### [Tarefa 1]
Redigite na íntegra, sem qualquer alteração, o texto sobre o livro Leão, o Africano.

### [Texto para revisão]
▼
Leão, o Africano. A África e o Renascimento vistos por um árabe | Murilo Sebe Bom Meihy

Com um título que nos remete ao celebrado trabalho do escritor Amin Maalouf (As cruzadas vistas pelos árabes, 1988, ed. Brasiliense), segundo o autor, esta obra traz como uma das propostas analisar o ambiente cultural do Mediterrâneo do princípio da era moderna, ainda que aborde situações aproximadas em períodos anteriores. Neste cenário Meihy se debruça na surpreendente jornada de uma figura singular em suas diversas vidas que incluem eventos comuns às populações do entorno: o exílio, a experiência de viagens como modo de vida, a privação de liberdade, a escravização, a conversão forçada ao cristianismo, a trajetória de erudito, professor de árabe, tradutor, e, sobretudo, a atividade de escrita em meio a uma incessante circulação cultural, acompanhada inevitavelmente pelo protagonista e documentada em seu escrito Della descrittione dell’Africa e dele cose notabli che ivi sono.
▲
Itens de quiz baseados em gráficos
▼
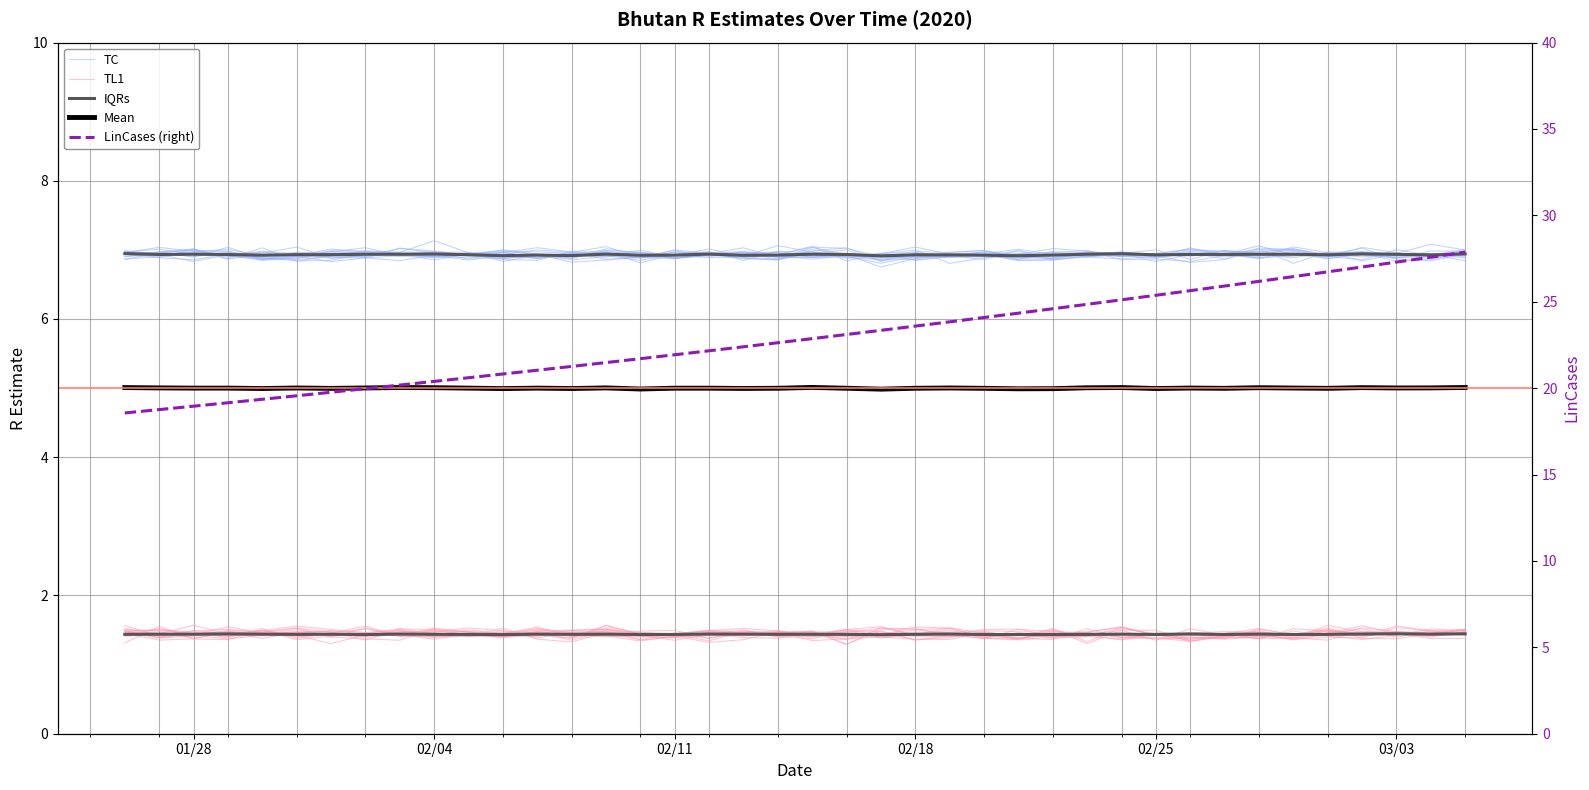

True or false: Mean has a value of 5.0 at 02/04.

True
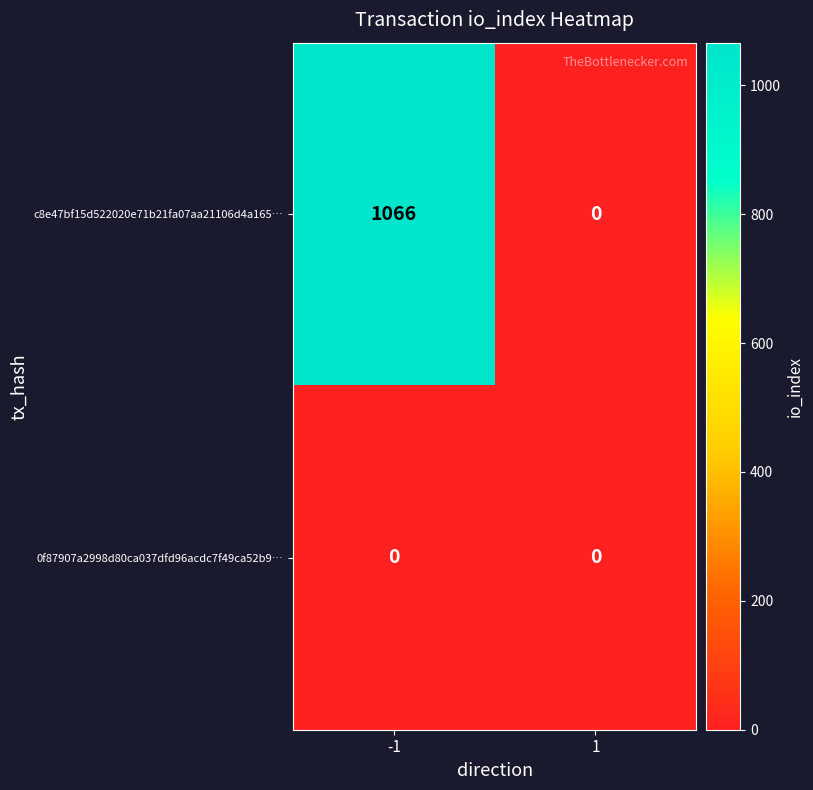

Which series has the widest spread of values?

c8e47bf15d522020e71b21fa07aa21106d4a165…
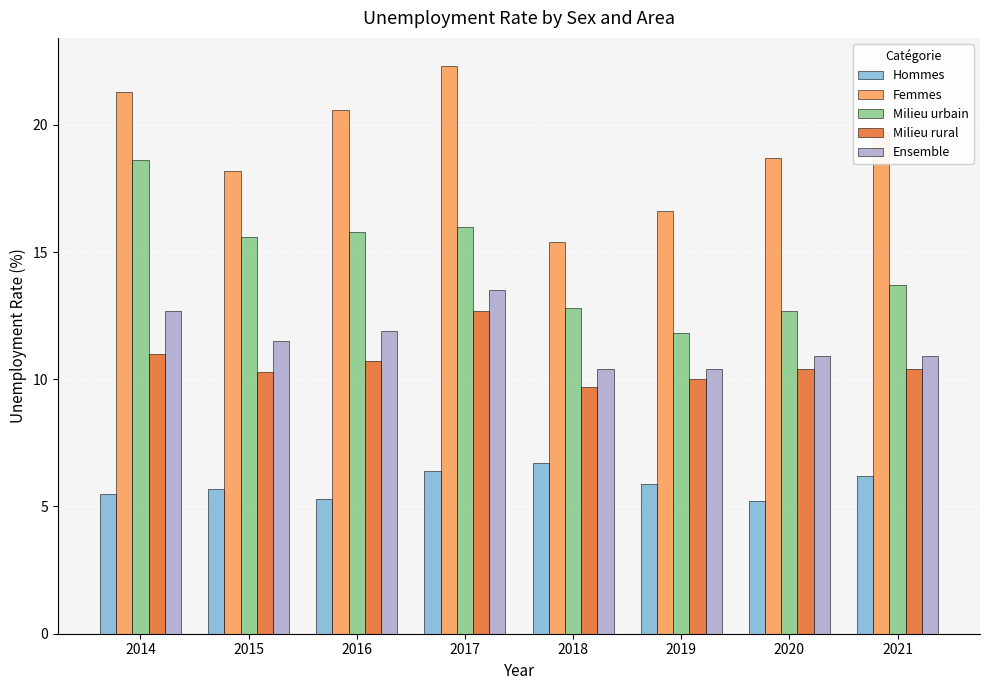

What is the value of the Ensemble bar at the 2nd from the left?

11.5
▲
### [Tarefa 2]
Reproduza fielmente todas as linhas dos registros acima e deixe as imagens de fora da resposta.

### [Área de resposta 1]
Leão, o Africano. A África e o Renascimento vistos por um árabe | Murilo Sebe Bom Meihy

Com um título que nos remete ao celebrado trabalho do escritor Amin Maalouf (As cruzadas vistas pelos árabes, 1988, ed. Brasiliense), segundo o autor, esta obra traz como uma das propostas analisar o ambiente cultural do Mediterrâneo do princípio da era moderna, ainda que aborde situações aproximadas em períodos anteriores. Neste cenário Meihy se debruça na surpreendente jornada de uma figura singular em suas diversas vidas que incluem eventos comuns às populações do entorno: o exílio, a experiência de viagens como modo de vida, a privação de liberdade, a escravização, a conversão forçada ao cristianismo, a trajetória de erudito, professor de árabe, tradutor, e, sobretudo, a atividade de escrita em meio a uma incessante circulação cultural, acompanhada inevitavelmente pelo protagonista e documentada em seu escrito Della descrittione dell’Africa e dele cose notabli che ivi sono.

### [Área de resposta 2]
True or false: Mean has a value of 5.0 at 02/04.

True

Which series has the widest spread of values?

c8e47bf15d522020e71b21fa07aa21106d4a165…

What is the value of the Ensemble bar at the 2nd from the left?

11.5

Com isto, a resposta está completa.